*** Data supplied Section Begins ***

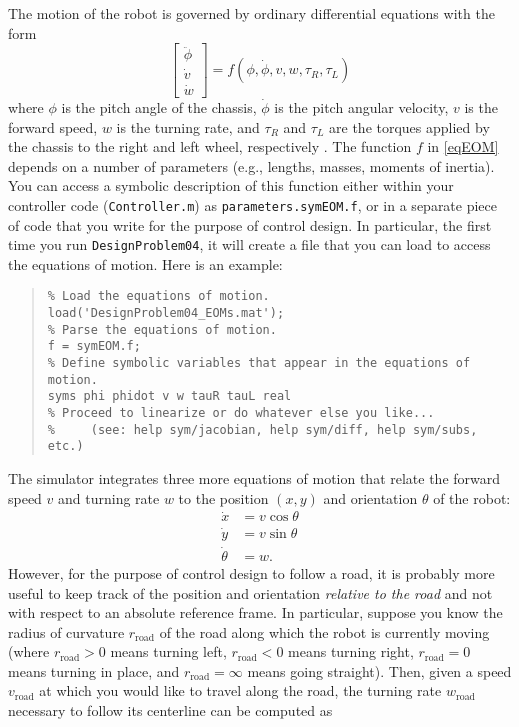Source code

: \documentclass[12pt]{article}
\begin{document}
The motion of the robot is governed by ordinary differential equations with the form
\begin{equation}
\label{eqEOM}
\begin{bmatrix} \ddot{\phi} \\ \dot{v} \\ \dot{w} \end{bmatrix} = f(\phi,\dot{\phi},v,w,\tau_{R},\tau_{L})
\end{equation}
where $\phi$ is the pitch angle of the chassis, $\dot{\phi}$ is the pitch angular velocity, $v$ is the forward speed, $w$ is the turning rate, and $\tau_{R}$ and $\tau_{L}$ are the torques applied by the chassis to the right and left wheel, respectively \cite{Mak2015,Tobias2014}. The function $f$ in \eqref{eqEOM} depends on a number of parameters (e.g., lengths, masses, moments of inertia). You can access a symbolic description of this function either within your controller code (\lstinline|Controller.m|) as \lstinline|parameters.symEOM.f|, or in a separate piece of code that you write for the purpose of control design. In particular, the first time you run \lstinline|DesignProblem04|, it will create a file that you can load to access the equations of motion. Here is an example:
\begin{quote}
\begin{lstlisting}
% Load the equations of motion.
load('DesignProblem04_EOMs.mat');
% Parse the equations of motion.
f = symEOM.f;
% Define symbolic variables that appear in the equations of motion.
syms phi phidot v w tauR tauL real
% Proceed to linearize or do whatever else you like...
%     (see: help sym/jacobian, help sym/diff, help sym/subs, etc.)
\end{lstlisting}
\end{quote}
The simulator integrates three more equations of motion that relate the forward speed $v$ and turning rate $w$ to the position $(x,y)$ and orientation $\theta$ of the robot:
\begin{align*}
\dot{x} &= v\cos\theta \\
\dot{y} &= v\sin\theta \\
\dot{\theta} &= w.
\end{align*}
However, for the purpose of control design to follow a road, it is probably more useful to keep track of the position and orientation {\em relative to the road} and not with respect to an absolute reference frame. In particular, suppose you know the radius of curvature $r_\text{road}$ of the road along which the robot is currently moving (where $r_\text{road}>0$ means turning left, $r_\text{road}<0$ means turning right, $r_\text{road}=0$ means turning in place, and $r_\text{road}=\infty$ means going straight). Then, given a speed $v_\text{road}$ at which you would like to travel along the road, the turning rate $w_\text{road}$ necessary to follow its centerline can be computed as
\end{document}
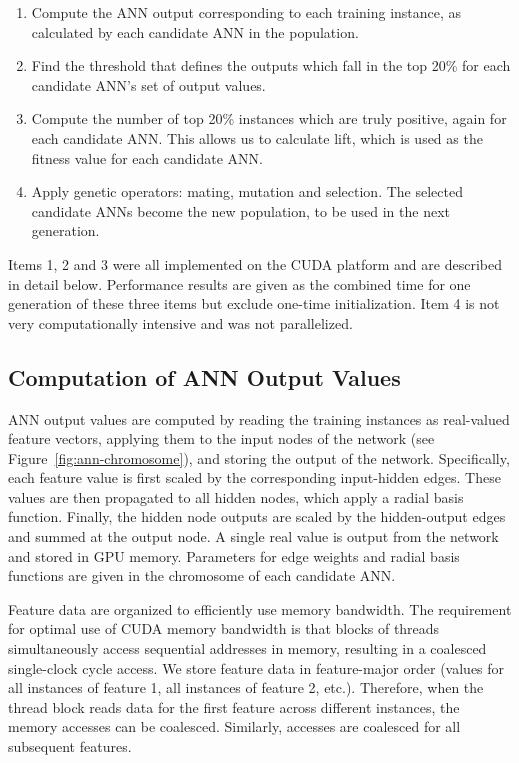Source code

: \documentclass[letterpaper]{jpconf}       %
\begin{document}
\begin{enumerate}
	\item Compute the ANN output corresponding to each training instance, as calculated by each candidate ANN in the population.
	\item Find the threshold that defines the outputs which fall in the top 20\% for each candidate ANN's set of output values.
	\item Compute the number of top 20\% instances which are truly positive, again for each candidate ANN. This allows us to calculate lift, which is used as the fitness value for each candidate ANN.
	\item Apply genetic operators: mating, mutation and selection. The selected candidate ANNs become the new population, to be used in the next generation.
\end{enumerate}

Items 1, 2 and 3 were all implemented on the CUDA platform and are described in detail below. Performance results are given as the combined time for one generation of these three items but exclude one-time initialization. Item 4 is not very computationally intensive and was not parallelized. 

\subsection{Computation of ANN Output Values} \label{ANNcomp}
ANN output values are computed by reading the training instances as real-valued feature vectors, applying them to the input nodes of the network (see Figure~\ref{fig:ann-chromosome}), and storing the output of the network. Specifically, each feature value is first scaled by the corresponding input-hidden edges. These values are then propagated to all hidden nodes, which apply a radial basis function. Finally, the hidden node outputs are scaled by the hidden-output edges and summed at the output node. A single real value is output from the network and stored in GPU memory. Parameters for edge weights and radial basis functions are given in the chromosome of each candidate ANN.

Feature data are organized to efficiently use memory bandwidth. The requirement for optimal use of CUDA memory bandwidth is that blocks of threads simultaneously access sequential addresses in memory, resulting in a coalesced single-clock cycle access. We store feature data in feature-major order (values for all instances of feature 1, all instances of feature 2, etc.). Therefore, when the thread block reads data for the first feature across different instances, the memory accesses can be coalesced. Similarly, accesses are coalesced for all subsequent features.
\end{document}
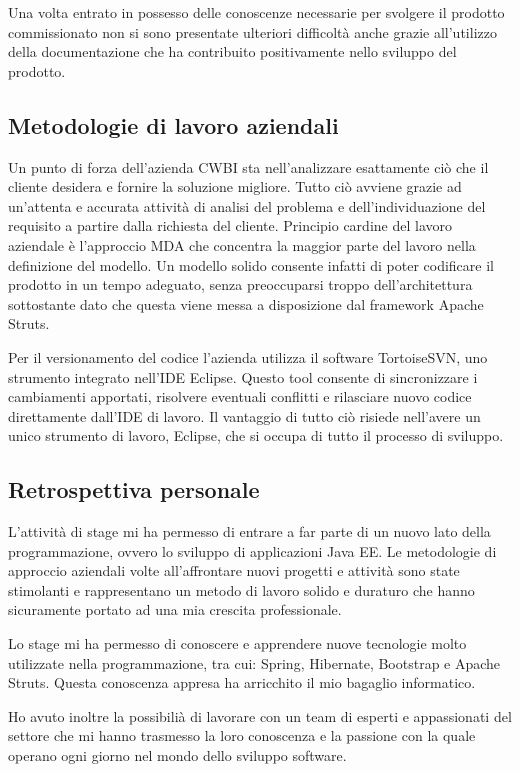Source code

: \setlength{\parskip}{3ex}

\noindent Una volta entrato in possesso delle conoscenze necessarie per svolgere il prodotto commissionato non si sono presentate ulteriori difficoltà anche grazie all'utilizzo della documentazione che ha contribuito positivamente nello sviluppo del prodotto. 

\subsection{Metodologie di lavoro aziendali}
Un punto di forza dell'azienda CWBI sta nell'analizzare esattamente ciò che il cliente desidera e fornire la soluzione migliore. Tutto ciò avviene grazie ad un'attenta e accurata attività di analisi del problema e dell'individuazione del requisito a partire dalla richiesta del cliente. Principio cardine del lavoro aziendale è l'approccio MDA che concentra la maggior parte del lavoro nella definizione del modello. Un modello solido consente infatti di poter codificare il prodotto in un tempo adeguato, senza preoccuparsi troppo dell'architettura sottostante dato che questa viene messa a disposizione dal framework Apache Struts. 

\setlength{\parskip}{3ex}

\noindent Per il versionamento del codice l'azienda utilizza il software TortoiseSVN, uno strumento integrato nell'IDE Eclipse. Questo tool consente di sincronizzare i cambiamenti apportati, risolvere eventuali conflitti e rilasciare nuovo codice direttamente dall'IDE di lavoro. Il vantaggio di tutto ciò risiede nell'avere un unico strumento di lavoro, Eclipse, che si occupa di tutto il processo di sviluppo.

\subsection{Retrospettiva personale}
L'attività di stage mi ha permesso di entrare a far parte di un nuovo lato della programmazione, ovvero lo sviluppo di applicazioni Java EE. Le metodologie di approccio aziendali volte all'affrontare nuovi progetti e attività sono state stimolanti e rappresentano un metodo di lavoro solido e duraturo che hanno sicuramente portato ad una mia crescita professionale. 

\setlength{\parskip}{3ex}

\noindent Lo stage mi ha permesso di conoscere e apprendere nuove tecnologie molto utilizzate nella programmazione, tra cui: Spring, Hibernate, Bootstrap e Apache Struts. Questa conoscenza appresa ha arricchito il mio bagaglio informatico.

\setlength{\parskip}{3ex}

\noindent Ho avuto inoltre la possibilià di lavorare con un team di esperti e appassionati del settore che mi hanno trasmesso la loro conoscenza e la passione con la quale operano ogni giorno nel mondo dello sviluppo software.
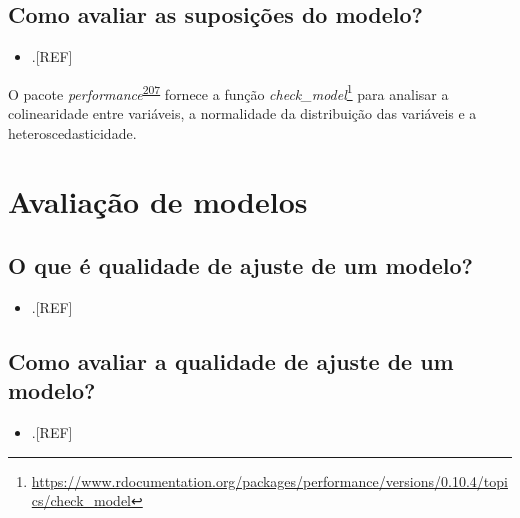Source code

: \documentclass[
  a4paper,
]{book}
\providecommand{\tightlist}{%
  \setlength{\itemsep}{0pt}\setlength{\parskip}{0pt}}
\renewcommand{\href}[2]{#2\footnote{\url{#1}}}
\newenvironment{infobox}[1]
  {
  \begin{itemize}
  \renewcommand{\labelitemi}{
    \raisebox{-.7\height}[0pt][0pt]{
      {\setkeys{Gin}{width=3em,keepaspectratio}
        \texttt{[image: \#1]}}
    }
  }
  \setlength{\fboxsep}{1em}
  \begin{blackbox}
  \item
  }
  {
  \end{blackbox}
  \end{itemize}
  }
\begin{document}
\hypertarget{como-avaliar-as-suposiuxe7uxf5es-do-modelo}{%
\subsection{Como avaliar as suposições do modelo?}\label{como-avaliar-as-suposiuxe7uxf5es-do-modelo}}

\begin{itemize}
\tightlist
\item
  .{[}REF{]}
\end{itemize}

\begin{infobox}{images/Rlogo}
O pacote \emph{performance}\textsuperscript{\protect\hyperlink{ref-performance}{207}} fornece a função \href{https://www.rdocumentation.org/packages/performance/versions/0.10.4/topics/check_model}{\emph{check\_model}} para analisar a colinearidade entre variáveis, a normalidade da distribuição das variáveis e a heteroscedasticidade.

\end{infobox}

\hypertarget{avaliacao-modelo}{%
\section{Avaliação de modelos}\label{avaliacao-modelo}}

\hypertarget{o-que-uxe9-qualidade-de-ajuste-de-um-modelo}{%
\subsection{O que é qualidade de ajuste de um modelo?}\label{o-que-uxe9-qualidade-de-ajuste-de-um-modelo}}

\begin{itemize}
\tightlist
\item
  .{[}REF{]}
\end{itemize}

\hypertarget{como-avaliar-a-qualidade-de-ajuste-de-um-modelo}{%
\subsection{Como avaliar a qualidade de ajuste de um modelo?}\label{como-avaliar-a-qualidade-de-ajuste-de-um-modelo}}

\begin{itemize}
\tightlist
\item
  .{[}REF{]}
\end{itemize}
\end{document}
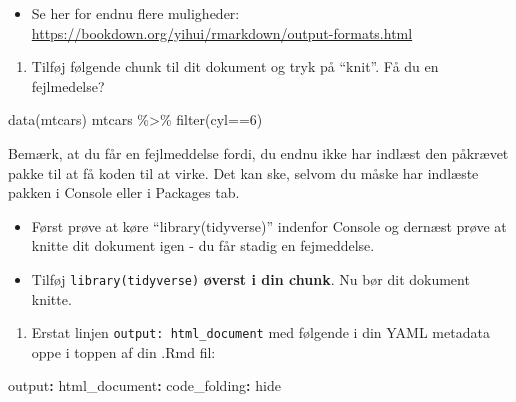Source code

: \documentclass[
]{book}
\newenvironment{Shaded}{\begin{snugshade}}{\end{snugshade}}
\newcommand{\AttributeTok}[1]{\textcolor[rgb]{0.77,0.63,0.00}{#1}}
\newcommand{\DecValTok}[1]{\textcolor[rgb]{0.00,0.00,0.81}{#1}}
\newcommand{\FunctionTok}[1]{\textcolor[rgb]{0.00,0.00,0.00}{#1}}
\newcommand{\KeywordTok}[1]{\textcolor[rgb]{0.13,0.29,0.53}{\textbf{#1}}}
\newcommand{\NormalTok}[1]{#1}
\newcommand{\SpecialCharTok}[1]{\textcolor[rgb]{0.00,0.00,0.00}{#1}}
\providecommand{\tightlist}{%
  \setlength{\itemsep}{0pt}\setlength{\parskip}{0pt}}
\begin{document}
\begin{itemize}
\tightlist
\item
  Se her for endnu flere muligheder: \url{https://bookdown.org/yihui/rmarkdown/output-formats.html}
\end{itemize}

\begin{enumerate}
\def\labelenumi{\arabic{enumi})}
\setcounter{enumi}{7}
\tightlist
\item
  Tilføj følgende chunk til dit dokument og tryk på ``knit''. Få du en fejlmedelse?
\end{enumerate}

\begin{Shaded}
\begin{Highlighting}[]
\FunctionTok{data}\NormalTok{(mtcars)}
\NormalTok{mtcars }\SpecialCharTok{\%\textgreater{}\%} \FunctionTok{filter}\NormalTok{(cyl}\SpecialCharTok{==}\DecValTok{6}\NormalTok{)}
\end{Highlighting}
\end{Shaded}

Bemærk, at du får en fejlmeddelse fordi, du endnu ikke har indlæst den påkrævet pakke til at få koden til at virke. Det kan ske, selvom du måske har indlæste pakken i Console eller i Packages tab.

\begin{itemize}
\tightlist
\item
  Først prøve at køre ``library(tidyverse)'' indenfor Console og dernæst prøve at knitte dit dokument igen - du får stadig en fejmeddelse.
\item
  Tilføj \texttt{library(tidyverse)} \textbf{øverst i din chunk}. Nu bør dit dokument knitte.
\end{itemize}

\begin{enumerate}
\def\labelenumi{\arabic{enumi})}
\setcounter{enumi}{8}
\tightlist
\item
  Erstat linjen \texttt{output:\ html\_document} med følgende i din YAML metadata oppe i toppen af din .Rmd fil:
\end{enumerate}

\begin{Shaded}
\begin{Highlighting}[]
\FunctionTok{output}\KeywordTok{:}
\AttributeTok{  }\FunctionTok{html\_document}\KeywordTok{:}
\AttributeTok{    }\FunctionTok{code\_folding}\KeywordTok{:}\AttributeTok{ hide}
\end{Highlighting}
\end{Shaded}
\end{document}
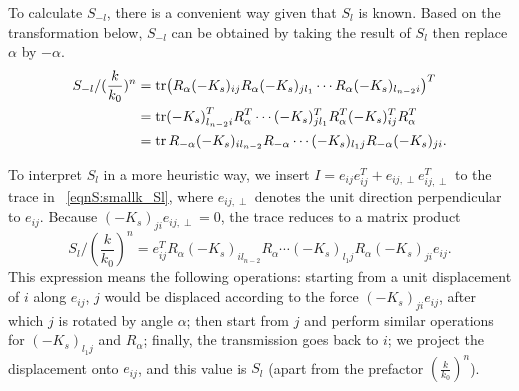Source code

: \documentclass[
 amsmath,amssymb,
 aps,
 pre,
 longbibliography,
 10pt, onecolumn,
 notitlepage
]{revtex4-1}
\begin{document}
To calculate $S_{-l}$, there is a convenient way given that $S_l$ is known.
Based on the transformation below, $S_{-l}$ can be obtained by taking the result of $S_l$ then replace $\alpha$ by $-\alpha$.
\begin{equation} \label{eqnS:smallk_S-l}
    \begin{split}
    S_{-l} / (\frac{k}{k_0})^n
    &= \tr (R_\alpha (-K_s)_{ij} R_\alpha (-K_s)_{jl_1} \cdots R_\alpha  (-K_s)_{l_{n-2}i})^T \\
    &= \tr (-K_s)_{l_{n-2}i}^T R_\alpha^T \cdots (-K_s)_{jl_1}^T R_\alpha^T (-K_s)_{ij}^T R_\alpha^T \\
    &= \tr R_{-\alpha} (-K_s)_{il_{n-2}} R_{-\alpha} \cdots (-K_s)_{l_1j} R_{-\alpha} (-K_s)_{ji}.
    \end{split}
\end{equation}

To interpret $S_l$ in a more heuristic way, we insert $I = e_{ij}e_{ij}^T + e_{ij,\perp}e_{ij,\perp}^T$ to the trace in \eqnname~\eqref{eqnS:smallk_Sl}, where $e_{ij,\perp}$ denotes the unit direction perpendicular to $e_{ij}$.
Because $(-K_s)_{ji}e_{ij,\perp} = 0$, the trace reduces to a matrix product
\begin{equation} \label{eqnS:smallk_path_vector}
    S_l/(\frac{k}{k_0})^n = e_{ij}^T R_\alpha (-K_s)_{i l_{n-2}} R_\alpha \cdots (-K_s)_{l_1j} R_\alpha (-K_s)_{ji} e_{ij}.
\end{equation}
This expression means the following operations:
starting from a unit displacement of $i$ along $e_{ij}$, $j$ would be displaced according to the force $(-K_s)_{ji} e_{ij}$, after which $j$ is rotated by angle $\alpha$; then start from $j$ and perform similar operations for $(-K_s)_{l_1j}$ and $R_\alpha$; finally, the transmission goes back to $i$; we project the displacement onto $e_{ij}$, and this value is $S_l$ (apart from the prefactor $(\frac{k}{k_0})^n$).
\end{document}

*** Data supplied Section Ends ***

What you will do:
Taking the records above line by line, count those that hold the word "KeywordTok"; the number is the entire answer.

Answer:
4